WHAT IS NEEDED — Could you return every line of the records below that contains the word "Salminen"?
━━ ENTRIES PROVIDED
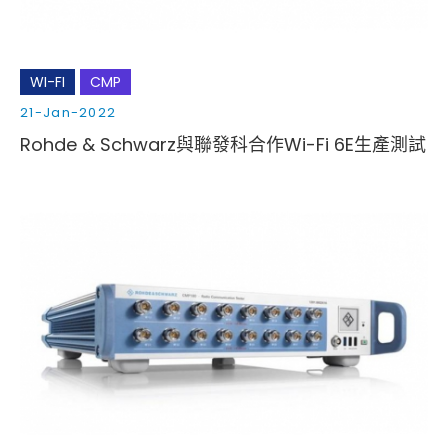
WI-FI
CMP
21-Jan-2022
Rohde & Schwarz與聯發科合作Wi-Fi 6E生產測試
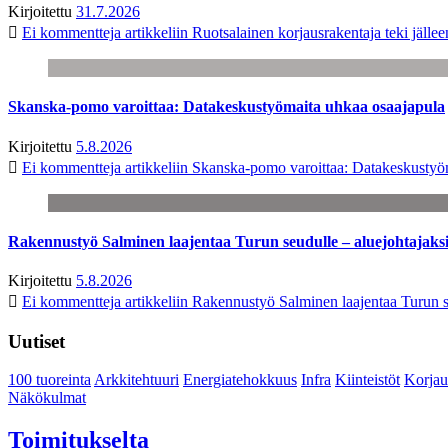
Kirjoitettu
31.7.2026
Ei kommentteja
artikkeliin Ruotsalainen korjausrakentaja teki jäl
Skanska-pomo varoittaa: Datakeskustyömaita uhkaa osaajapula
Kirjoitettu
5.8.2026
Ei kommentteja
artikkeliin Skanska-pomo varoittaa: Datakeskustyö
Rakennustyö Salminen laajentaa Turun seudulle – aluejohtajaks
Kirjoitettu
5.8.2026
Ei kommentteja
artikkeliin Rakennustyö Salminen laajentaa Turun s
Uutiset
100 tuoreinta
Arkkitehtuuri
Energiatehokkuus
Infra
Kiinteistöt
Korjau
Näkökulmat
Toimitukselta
━━━━
━━ ENTRIES PROVIDED
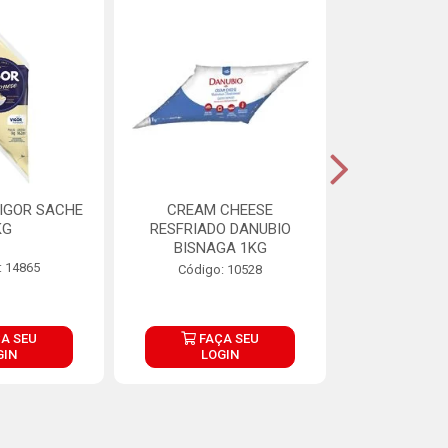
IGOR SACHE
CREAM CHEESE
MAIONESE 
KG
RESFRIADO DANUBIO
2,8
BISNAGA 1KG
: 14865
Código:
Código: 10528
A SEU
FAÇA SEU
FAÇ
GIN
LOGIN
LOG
━━━━
EXPECTED OUTPUT —
Rakennustyö Salminen laajentaa Turun seudulle – aluejohtajaks
artikkeliin Rakennustyö Salminen laajentaa Turun s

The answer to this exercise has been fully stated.